> **Your goal**
Only the lines from the one containing "All rights reserved" through the end of the records should be retyped, exactly and including both ends; pictures stay out.

> **Supplied entries**
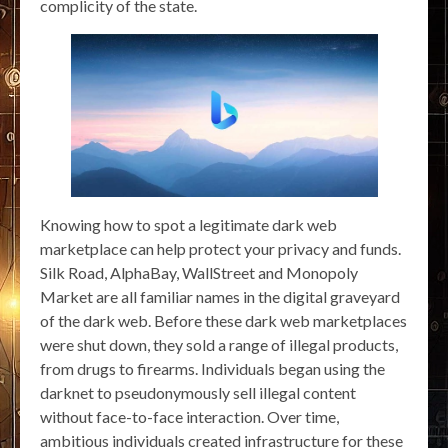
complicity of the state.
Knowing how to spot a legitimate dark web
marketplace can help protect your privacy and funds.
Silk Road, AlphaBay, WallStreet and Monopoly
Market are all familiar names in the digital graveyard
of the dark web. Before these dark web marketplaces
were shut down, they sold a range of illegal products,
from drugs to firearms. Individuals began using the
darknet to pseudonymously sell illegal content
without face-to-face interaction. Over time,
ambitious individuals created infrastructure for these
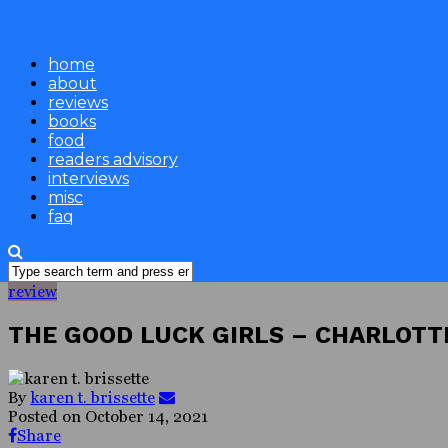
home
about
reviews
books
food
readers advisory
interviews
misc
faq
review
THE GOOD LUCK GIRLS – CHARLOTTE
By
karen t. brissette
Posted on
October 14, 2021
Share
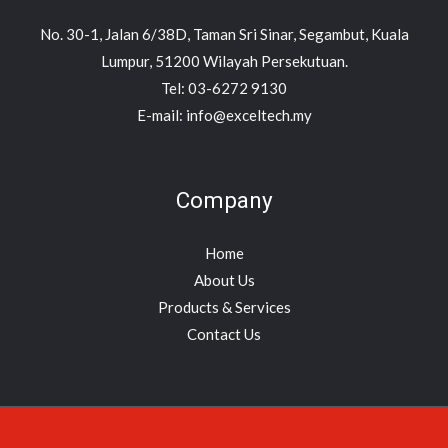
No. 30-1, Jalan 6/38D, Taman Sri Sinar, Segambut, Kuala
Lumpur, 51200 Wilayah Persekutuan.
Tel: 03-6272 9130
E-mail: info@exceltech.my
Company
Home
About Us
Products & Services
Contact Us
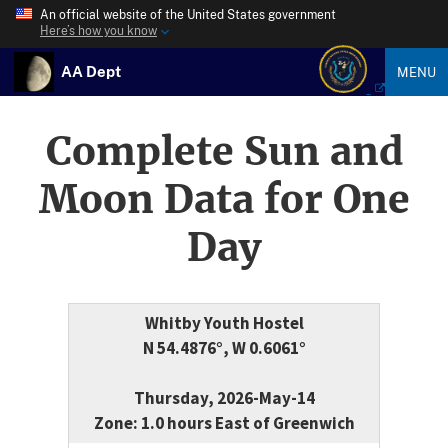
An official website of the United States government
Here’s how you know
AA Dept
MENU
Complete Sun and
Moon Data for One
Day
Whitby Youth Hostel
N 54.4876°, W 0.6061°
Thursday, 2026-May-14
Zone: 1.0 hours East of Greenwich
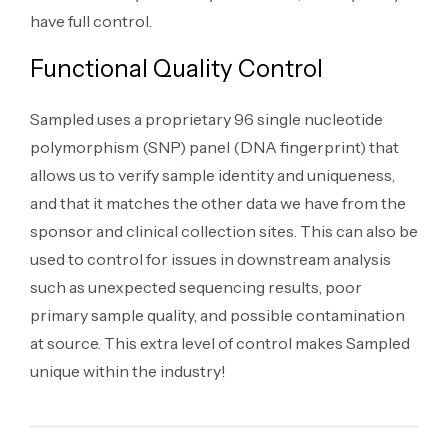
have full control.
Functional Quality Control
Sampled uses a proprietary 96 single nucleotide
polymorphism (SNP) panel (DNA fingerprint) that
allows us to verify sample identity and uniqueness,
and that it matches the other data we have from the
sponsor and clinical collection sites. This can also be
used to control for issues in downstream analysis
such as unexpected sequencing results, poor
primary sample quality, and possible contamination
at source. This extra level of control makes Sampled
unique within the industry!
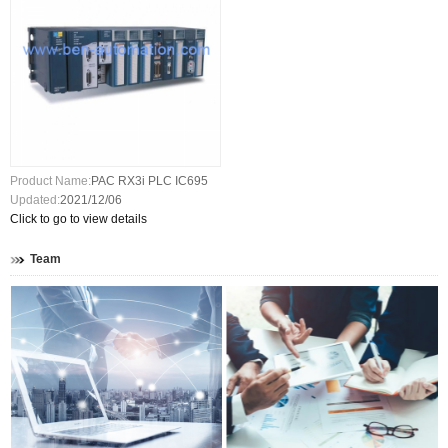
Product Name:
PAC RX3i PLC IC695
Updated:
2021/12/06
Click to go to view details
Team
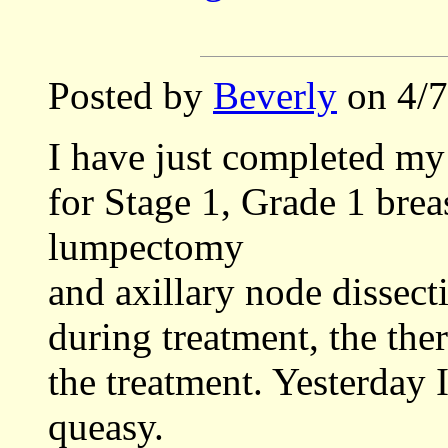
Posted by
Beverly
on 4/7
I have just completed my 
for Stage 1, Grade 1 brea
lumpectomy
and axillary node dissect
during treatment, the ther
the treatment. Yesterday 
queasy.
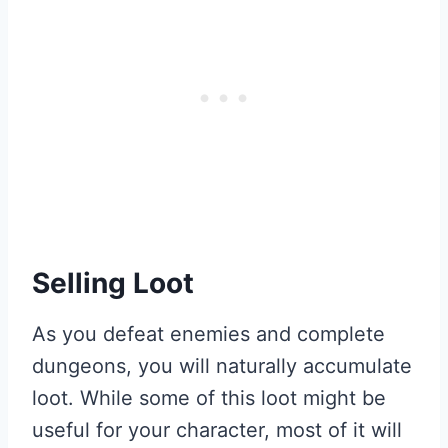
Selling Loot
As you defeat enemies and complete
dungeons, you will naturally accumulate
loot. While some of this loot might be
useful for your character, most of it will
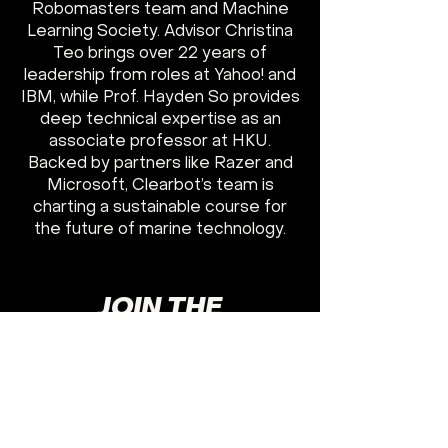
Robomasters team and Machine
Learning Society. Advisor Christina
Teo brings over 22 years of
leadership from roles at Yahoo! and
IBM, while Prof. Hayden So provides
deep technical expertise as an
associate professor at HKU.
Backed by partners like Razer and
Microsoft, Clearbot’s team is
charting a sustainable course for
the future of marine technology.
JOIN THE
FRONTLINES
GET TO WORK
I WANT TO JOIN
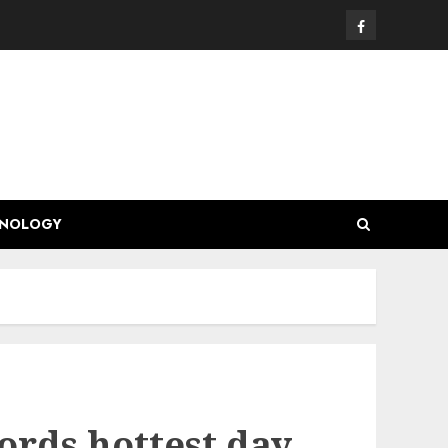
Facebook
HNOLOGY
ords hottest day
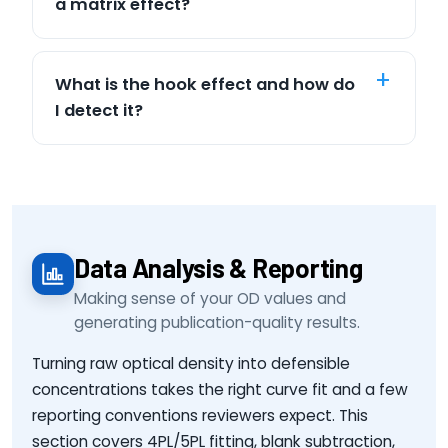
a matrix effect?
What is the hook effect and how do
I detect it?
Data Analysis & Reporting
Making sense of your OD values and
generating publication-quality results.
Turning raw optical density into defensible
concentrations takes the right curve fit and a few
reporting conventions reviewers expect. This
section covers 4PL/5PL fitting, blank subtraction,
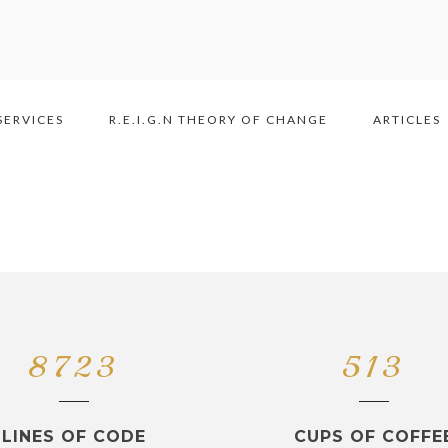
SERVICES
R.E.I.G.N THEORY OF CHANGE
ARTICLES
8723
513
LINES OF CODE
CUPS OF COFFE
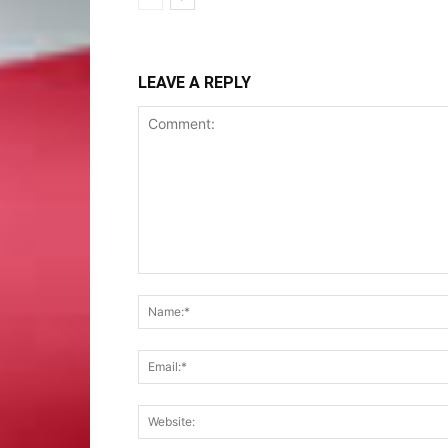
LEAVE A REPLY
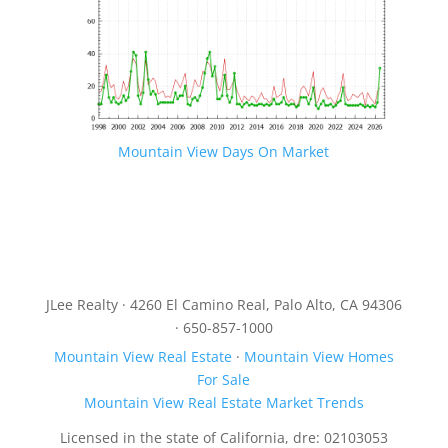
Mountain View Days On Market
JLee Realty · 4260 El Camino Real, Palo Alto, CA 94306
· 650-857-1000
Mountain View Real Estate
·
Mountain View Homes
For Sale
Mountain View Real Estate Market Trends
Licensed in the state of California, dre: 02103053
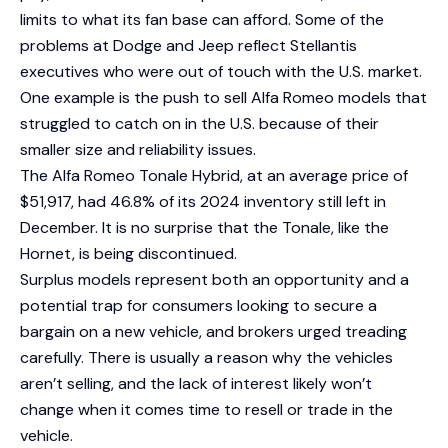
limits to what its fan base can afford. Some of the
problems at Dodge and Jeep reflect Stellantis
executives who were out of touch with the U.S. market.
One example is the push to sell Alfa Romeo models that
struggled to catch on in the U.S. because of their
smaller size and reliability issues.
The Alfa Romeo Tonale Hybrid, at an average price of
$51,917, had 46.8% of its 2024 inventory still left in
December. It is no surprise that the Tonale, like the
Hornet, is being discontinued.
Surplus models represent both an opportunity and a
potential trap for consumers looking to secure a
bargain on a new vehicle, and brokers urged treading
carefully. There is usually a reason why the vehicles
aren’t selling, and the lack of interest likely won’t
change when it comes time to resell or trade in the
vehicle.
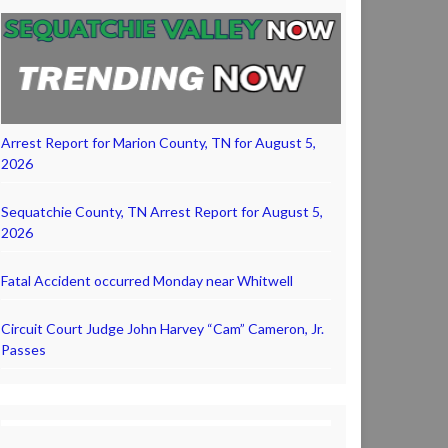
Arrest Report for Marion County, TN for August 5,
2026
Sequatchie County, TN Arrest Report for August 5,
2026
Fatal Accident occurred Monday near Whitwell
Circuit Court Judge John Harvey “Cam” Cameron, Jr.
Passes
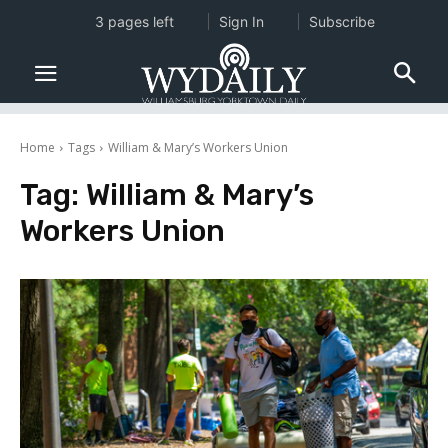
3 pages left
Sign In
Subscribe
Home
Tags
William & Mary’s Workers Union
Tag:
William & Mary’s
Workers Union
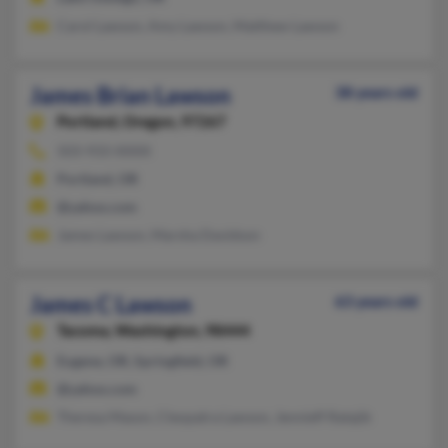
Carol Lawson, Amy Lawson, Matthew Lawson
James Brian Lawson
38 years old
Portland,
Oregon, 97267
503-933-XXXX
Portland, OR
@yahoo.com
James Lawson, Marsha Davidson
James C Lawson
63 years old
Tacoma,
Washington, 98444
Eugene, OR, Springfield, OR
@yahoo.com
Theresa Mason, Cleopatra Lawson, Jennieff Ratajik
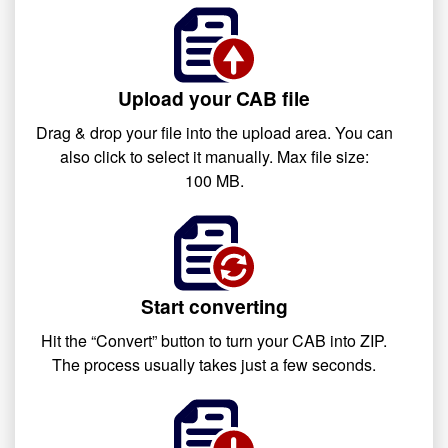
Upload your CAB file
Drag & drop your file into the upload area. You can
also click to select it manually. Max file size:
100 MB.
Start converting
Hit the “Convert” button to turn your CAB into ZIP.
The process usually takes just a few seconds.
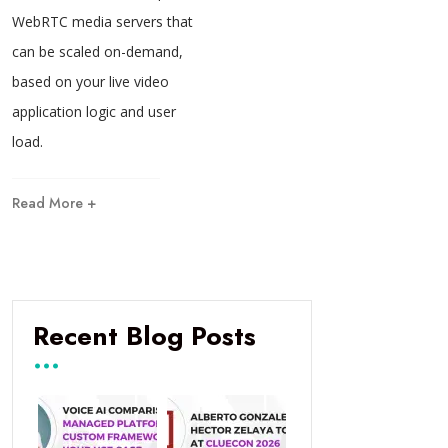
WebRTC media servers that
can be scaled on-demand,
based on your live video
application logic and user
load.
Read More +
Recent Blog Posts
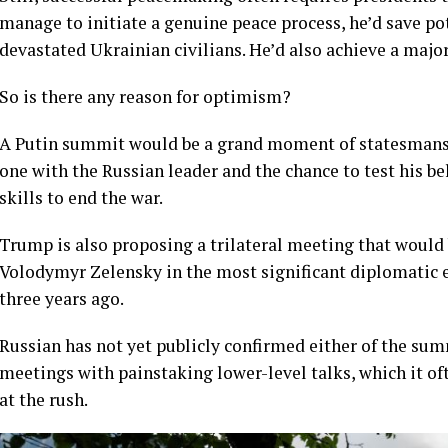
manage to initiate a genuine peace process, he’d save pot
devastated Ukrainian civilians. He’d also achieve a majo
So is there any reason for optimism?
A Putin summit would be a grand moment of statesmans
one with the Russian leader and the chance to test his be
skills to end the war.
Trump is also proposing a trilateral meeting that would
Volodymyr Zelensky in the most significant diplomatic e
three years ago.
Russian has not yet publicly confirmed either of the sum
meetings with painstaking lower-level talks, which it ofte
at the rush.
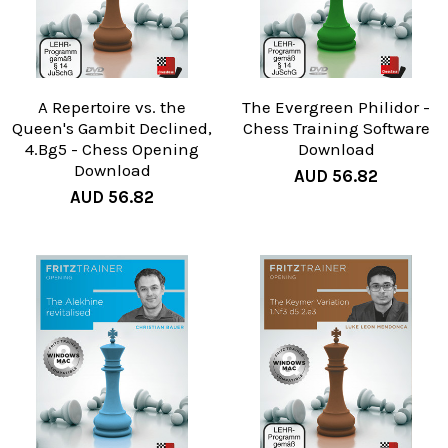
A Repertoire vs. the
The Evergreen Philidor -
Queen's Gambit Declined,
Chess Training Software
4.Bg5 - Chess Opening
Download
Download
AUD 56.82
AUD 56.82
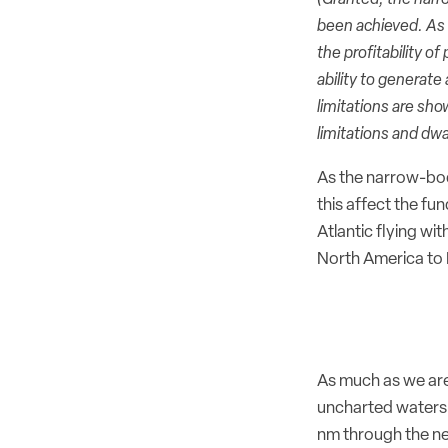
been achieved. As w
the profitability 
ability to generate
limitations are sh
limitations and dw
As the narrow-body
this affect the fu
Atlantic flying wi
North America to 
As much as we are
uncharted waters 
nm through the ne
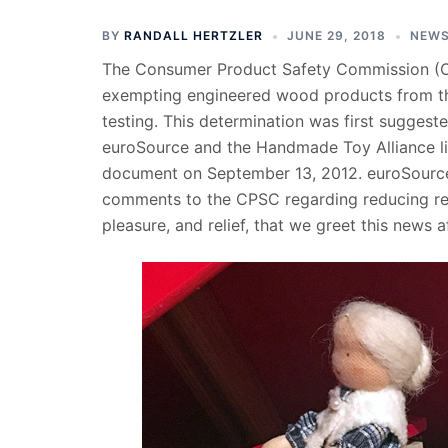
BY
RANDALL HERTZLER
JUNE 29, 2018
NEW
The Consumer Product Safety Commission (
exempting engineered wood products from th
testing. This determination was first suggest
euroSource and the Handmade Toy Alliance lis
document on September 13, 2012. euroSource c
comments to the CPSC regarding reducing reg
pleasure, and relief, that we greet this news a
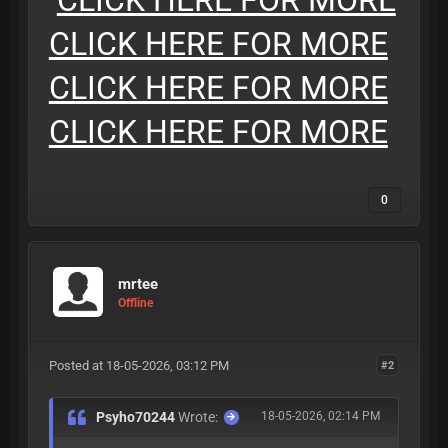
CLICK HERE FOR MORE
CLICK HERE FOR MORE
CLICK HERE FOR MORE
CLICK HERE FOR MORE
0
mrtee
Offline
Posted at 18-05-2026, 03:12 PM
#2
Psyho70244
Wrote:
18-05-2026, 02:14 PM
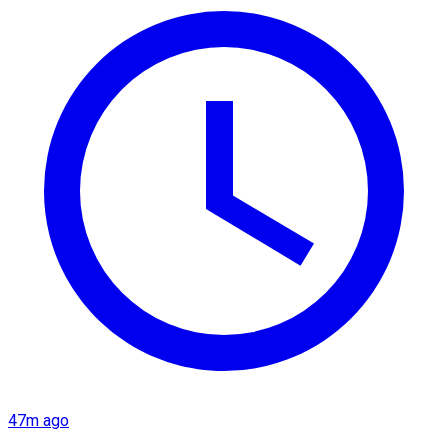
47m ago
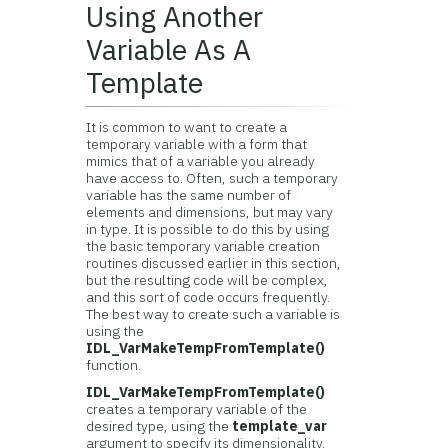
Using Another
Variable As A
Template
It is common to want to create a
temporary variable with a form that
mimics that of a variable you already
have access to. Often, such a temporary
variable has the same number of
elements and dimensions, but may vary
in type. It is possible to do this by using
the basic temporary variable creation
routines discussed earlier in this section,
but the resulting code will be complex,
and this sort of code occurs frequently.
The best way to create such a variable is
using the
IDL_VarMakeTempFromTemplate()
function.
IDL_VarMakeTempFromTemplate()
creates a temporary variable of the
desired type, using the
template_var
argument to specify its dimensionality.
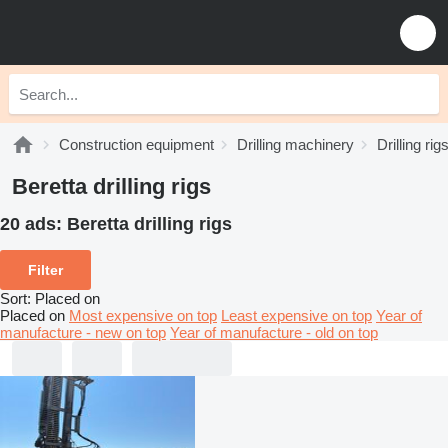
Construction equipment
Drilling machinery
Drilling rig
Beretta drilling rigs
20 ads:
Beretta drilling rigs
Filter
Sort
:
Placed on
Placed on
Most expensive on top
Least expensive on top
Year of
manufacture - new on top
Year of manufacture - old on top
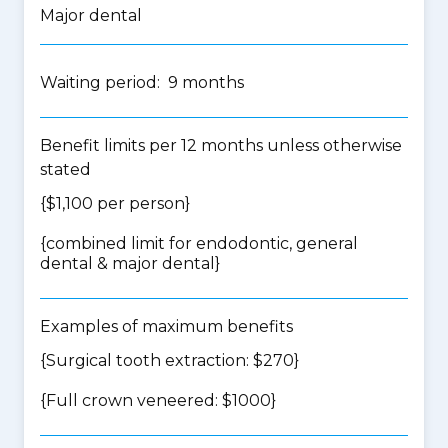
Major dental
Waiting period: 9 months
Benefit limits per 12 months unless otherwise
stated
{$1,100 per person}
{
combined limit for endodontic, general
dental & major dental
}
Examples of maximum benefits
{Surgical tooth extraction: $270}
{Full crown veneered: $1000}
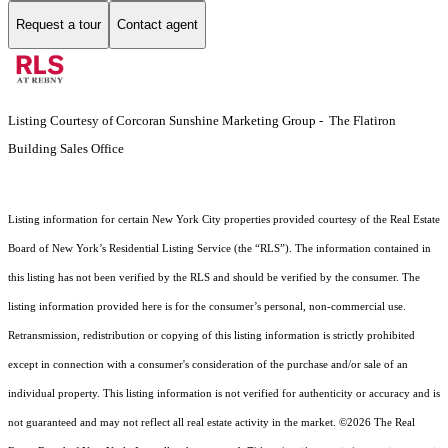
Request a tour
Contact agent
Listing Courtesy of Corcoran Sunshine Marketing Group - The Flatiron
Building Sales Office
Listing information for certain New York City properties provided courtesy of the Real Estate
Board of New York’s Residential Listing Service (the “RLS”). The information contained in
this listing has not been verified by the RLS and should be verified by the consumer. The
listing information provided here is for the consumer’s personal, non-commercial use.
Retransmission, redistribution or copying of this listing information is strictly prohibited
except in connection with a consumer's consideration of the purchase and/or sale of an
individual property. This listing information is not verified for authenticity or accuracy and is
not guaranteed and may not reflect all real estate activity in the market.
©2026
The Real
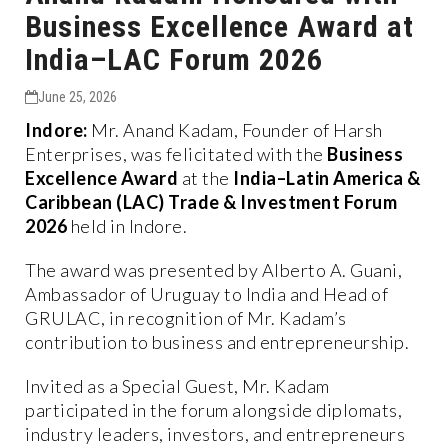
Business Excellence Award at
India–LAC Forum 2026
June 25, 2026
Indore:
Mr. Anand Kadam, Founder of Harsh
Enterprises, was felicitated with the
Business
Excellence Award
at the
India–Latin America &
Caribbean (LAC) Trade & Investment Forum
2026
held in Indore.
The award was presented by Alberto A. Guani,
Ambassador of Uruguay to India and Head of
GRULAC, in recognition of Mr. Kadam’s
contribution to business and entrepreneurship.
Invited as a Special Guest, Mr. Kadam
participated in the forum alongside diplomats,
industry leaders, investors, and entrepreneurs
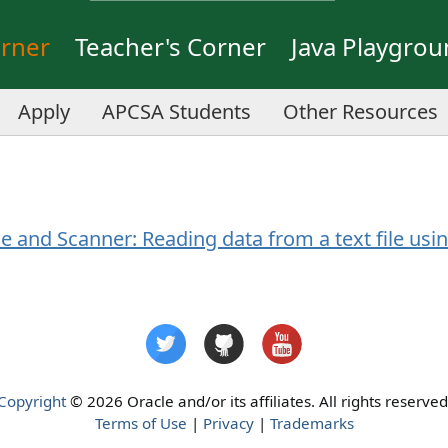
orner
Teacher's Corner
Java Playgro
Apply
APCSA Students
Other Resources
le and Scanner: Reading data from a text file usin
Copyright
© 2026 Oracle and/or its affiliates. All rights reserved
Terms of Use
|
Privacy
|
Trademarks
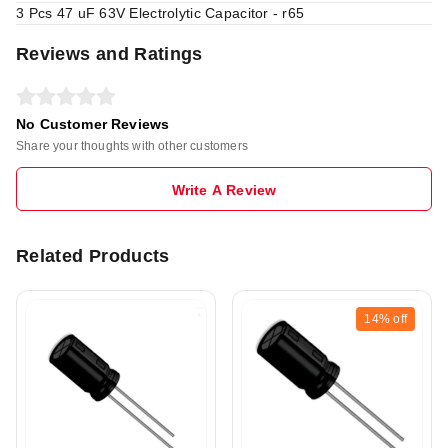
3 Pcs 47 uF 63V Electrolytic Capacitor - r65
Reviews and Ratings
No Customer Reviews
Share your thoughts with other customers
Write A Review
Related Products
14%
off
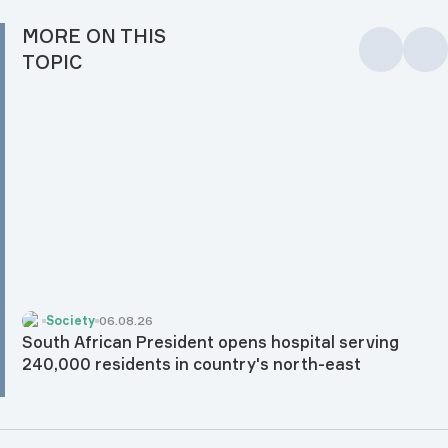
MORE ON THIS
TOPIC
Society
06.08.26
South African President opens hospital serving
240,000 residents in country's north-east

> **Solution to the problem**
© 2026 Oracle and/or its affiliates. All rights reserved
Terms of Use
|
Privacy
|
Trademarks
3 Pcs 47 uF 63V Electrolytic Capacitor - r65
Reviews and Ratings
No Customer Reviews
Share your thoughts with other customers
Write A Review
Related Products
14%
off
MORE ON THIS
TOPIC
Society
06.08.26
South African President opens hospital serving
240,000 residents in country's north-east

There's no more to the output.